I can also see, through my own experience that this was challenging and can bring a violent or explosive nature between parties sharing these environments. While the ‘peacekeeper’ was normally very stressed, or potentially have conflicting biases depending on their own belief systems.

“Sometimes such nonideal environments create situations where an intentionally designed encounter results in physical violence between two groups where previously there existed only verbal aggression or no visible relation whatsoever.”
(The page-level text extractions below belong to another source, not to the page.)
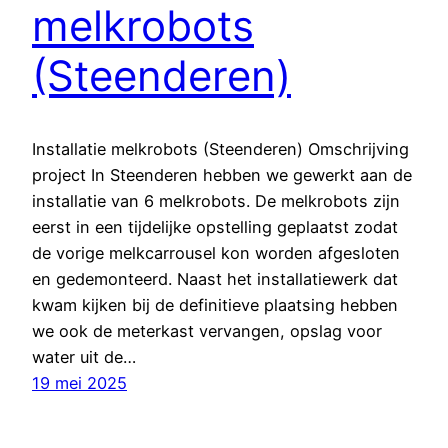
melkrobots
(Steenderen)
Installatie melkrobots (Steenderen) Omschrijving
project In Steenderen hebben we gewerkt aan de
installatie van 6 melkrobots. De melkrobots zijn
eerst in een tijdelijke opstelling geplaatst zodat
de vorige melkcarrousel kon worden afgesloten
en gedemonteerd. Naast het installatiewerk dat
kwam kijken bij de definitieve plaatsing hebben
we ook de meterkast vervangen, opslag voor
water uit de…
19 mei 2025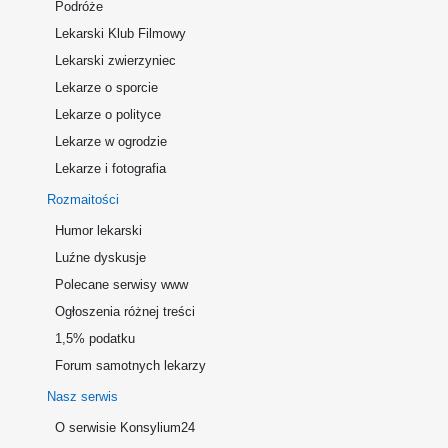
Podróże
Lekarski Klub Filmowy
Lekarski zwierzyniec
Lekarze o sporcie
Lekarze o polityce
Lekarze w ogrodzie
Lekarze i fotografia
Rozmaitości
Humor lekarski
Luźne dyskusje
Polecane serwisy www
Ogłoszenia różnej treści
1,5% podatku
Forum samotnych lekarzy
Nasz serwis
O serwisie Konsylium24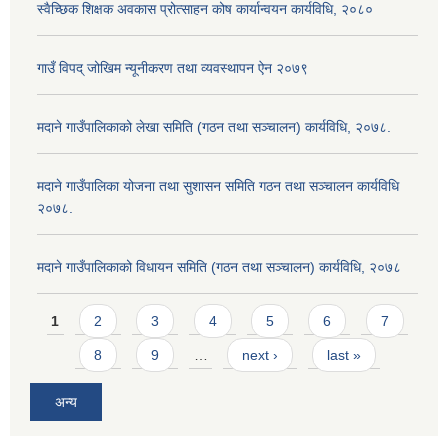
स्वैच्छिक शिक्षक अवकास प्रोत्साहन कोष कार्यान्वयन कार्यविधि, २०८०
गाउँ विपद् जोखिम न्यूनीकरण तथा व्यवस्थापन ऐन २०७९
मदाने गाउँपालिकाको लेखा समिति (गठन तथा सञ्चालन) कार्यविधि, २०७८.
मदाने गाउँपालिका योजना तथा सुशासन समिति गठन तथा सञ्चालन कार्यविधि
२०७८.
मदाने गाउँपालिकाको विधायन समिति (गठन तथा सञ्चालन) कार्यविधि, २०७८
Pages
1
2
3
4
5
6
7
8
9
…
next ›
last »
अन्य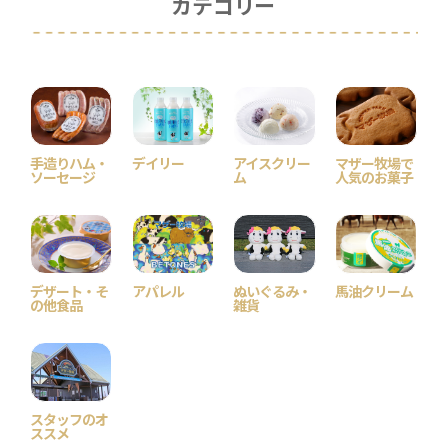
カテゴリー
手造りハム・
デイリー
アイスクリー
マザー牧場で
ソーセージ
ム
人気のお菓子
デザート・そ
アパレル
ぬいぐるみ・
馬油クリーム
の他食品
雑貨
スタッフのオ
ススメ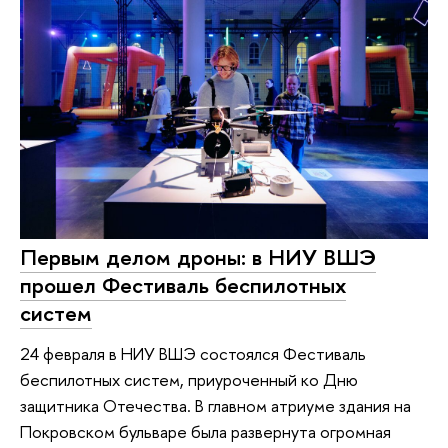
Первым делом дроны: в НИУ ВШЭ
прошел Фестиваль беспилотных
систем
24 февраля в НИУ ВШЭ состоялся Фестиваль
беспилотных систем, приуроченный ко Дню
защитника Отечества. В главном атриуме здания на
Покровском бульваре была развернута огромная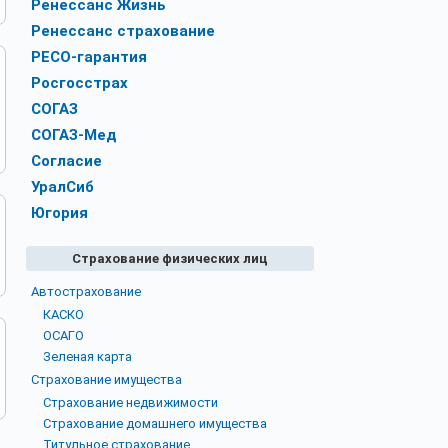
Ренессанс Жизнь
Ренессанс страхование
РЕСО-гарантия
Росгосстрах
СОГАЗ
СОГАЗ-Мед
Согласие
УралСиб
Югория
Страхование физических лиц
Автострахование
КАСКО
ОСАГО
Зеленая карта
Страхование имущества
Страхование недвижимости
Страхование домашнего имущества
Титульное страхование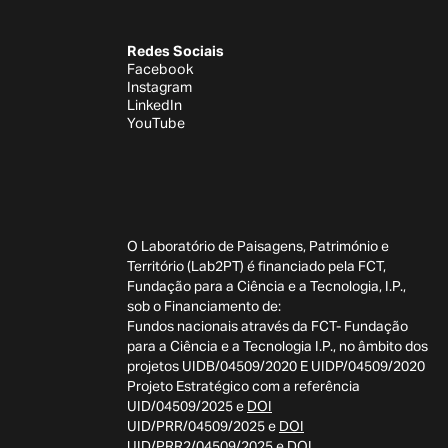
Redes Sociais
Facebook
Instagram
LinkedIn
YouTube
O Laboratório de Paisagens, Património e
Território (Lab2PT) é financiado pela FCT,
Fundação para a Ciência e a Tecnologia, I.P.,
sob o Financiamento de:
Fundos nacionais através da FCT- Fundação
para a Ciência e a Tecnologia I.P., no âmbito dos
projetos UIDB/04509/2020 E UIDP/04509/2020
Projeto Estratégico com a referência
UID/04509/2025 e
DOI
UID/PRR/04509/2025 e
DOI
UID/PRR2/04509/2025 e
DOI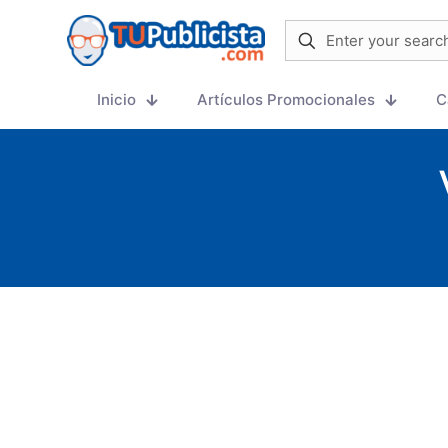
Inicio
Artículos Promocionales
C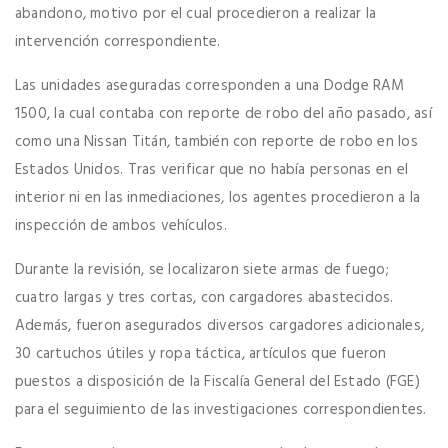
abandono, motivo por el cual procedieron a realizar la
intervención correspondiente.
Las unidades aseguradas corresponden a una Dodge RAM
1500, la cual contaba con reporte de robo del año pasado, así
como una Nissan Titán, también con reporte de robo en los
Estados Unidos. Tras verificar que no había personas en el
interior ni en las inmediaciones, los agentes procedieron a la
inspección de ambos vehículos.
Durante la revisión, se localizaron siete armas de fuego;
cuatro largas y tres cortas, con cargadores abastecidos.
Además, fueron asegurados diversos cargadores adicionales,
30 cartuchos útiles y ropa táctica, artículos que fueron
puestos a disposición de la Fiscalía General del Estado (FGE)
para el seguimiento de las investigaciones correspondientes.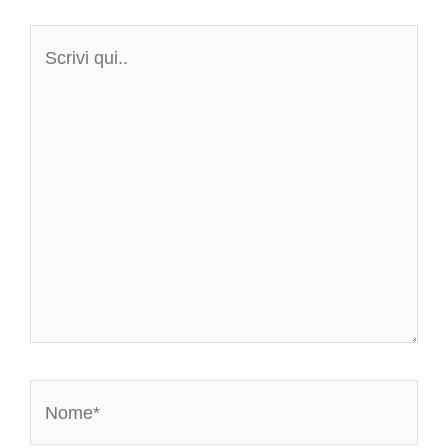
Scrivi
qui..
Nome*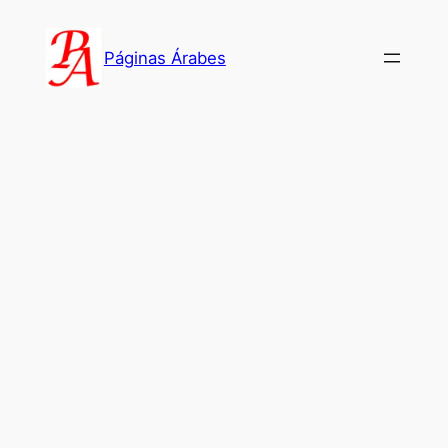
Saltar
al
Páginas Árabes
contenido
While every situation is different, we can relate between this ideology behind social justice and conflict management through social and individual identities, and how as an education institute we challenge our current norms and bring this teaching into our curriculums. A cultural reset would be hard to enact, even trying to get all our staff in for a yearly meeting, which is more a dictatorship from pathway leaders, challenging our social justice issues, is currently not possible or not seen in my opinion to be a worthy cause to challenge.

“SIT posits that intergroup encounters must be approached in and through students’ larger social identities. This theory assumes that structured intergroup encounters reflect or are influenced by the dynamics that exist between the communities “outside the room,” that is, in the larger societies in which the encounter is embedded.”

Social identity theory (SIT), is a pillar of how we challenge, and bring forth social justice, building upon decolonisation and restructuring our teaching plans, we can use this movement to encourage a sense of identity or explore the connections between communities and identities while teaching.  A series of questions to ask myself, or for others to answer along the way;

1. How do we relate one’s practice with one’s identity?

2. How does your community structure your identity?

3. What is identity in 21st-century education?

4. How does craft (my practice) relate to individual or community identities?

“Because social identities are one of the primary criteria through which power is enacted, SIT-based models focus on intergroup, and not interpersonal, dynamics, perceived within both given groups of students and the sphere of macroreality (i.e., in settings that exist outside of, yet are directly related to, the intergroup experience, such as in the given society in which participants live).”

The quote above, sang to me in relation to my positionality as well as my practice, harbouring negativities around social groups can reflect both outside and inside teaching contexts, and holding onto bias can bring a closed mindset to learning or participating in environments that encourage and embrace differences. What I liked about this IP unit, was the trigger warning to showcase that in moments of teaching, we can be emotionally challenged a trigger warning can alert us and set our intentions to navigate such issues with guidance and allowance can challenge the social justices our class/work rooms face today.

Upon reflection on this pillar, I would suggest that a restructure of our curriculum especially one that is workshop focused, needs to be analysed and digested by the team to see what parts of the teaching practice can allow for opportunities in social justice and the social identity theory to come into play. It is very much set up in an individualist top-down program, with no opportunities for group conversations or even group critical thinking amongst peers and tutors.


“Figure 1. The Core Pillars of the Organization’s Pedagogy of Social Justice Education”

pp 426
Figure 1. The Core Pillars of the Organization’s Pedagogy of Social Justice
Education

The question I pose with this diagram is how do we build a course/curriculum around this and also the other pedagogies that have to influence our teaching, sustainability and circular, research and academia, knowledge exchange and also the college’s ethos?

How can craft and practical industry courses incorporate such strong pillars into the course structure and where is the balance between heavy technical making skills and social and economic teaching?